(Records to use Opens)

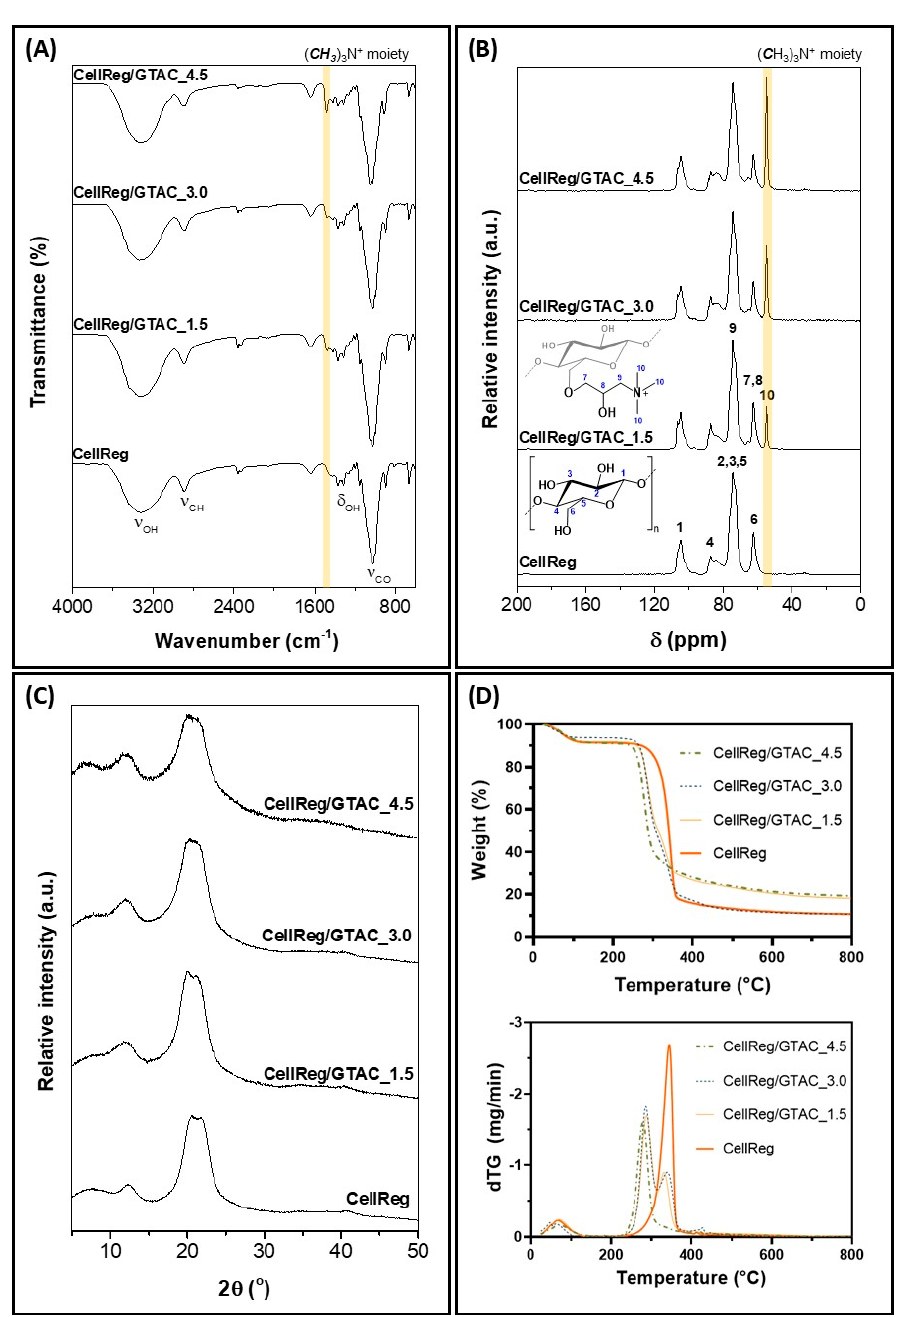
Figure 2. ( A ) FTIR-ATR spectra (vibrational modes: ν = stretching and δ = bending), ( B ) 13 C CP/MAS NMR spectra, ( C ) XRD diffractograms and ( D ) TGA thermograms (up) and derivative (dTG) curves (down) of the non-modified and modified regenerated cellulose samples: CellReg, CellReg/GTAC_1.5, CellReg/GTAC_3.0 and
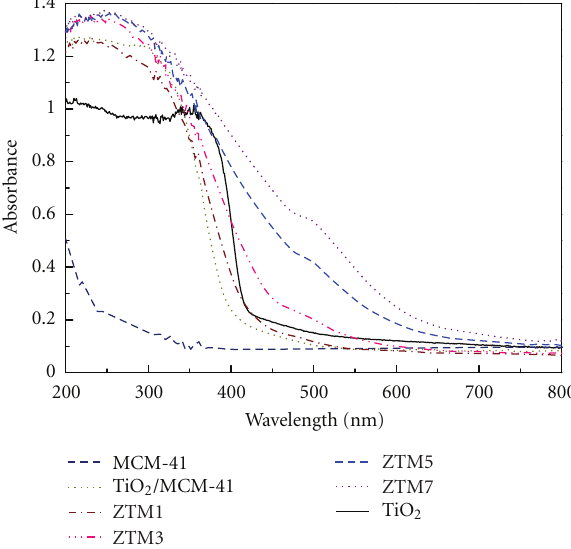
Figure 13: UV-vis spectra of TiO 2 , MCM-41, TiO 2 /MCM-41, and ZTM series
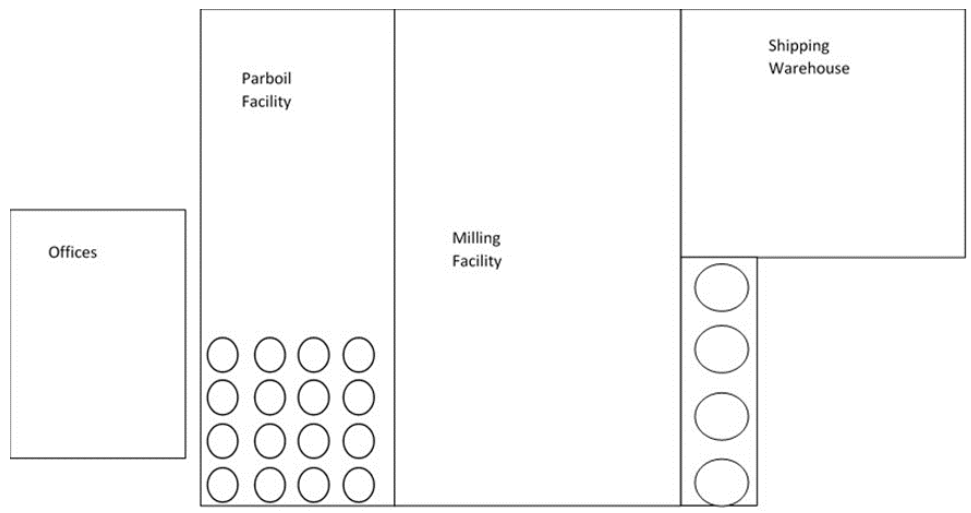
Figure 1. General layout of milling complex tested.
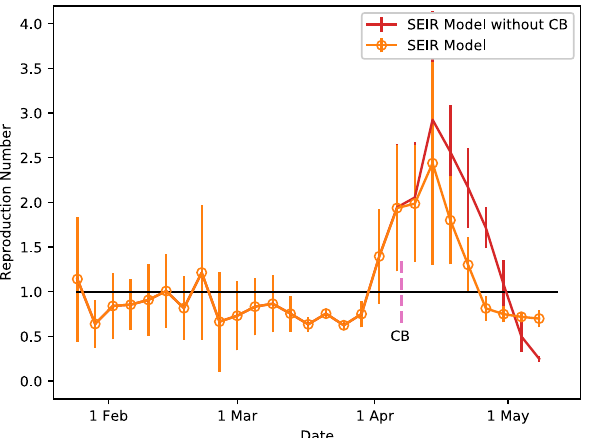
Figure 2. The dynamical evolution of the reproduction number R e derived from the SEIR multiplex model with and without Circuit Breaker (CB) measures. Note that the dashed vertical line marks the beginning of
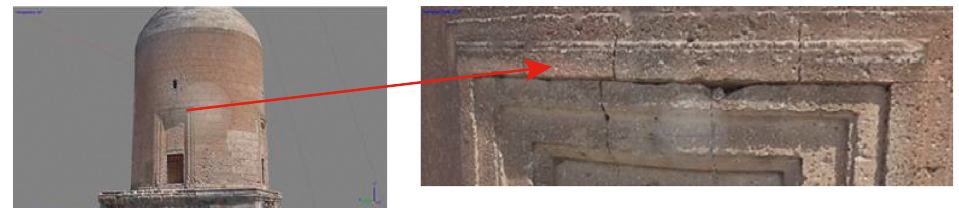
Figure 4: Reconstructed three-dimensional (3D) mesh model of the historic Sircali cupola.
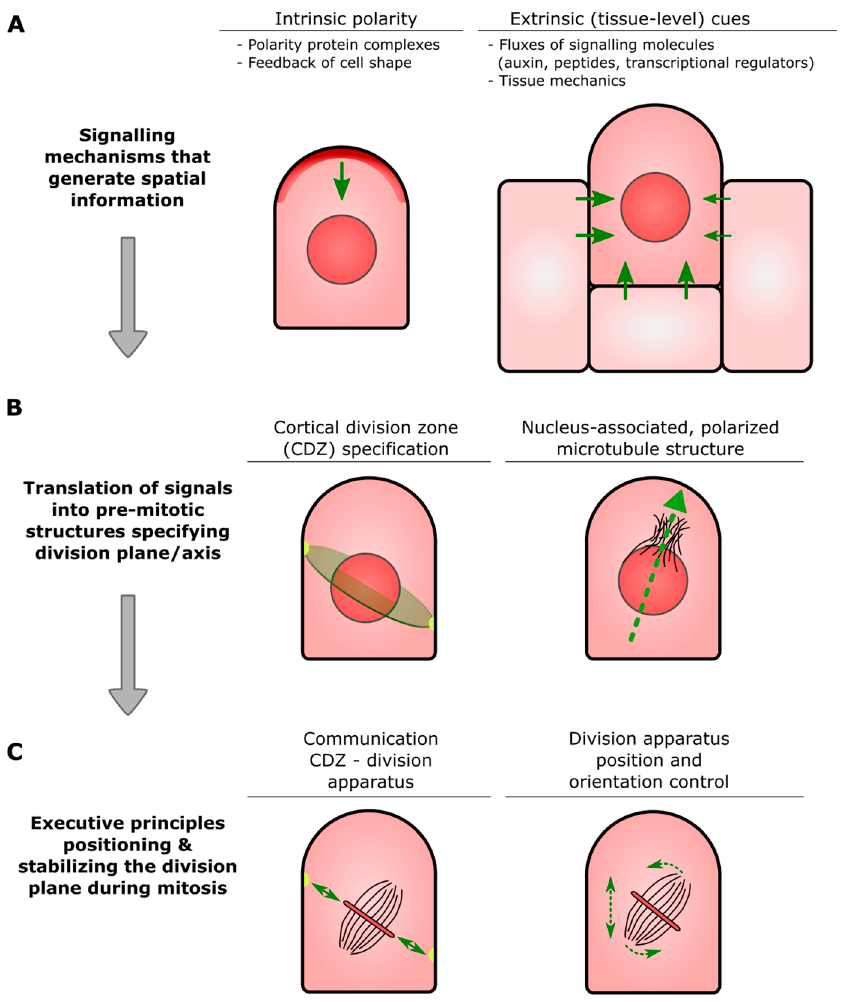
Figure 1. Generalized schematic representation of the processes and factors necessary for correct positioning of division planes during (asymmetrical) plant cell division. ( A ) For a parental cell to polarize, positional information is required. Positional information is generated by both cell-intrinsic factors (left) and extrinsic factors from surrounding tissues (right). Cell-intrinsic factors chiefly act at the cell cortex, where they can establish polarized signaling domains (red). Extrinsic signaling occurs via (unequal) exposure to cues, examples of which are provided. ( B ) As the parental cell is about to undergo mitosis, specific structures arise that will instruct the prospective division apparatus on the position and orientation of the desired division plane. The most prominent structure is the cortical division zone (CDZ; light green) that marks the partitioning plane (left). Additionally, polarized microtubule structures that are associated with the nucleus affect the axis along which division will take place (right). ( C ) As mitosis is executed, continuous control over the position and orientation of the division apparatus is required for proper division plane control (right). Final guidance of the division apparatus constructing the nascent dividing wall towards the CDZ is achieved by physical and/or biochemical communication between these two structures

(Records to use Closes)

> [Exercise aim]
Look through the records above and report how many lines hold the word "model", giving only the number.

> [Written answer]
2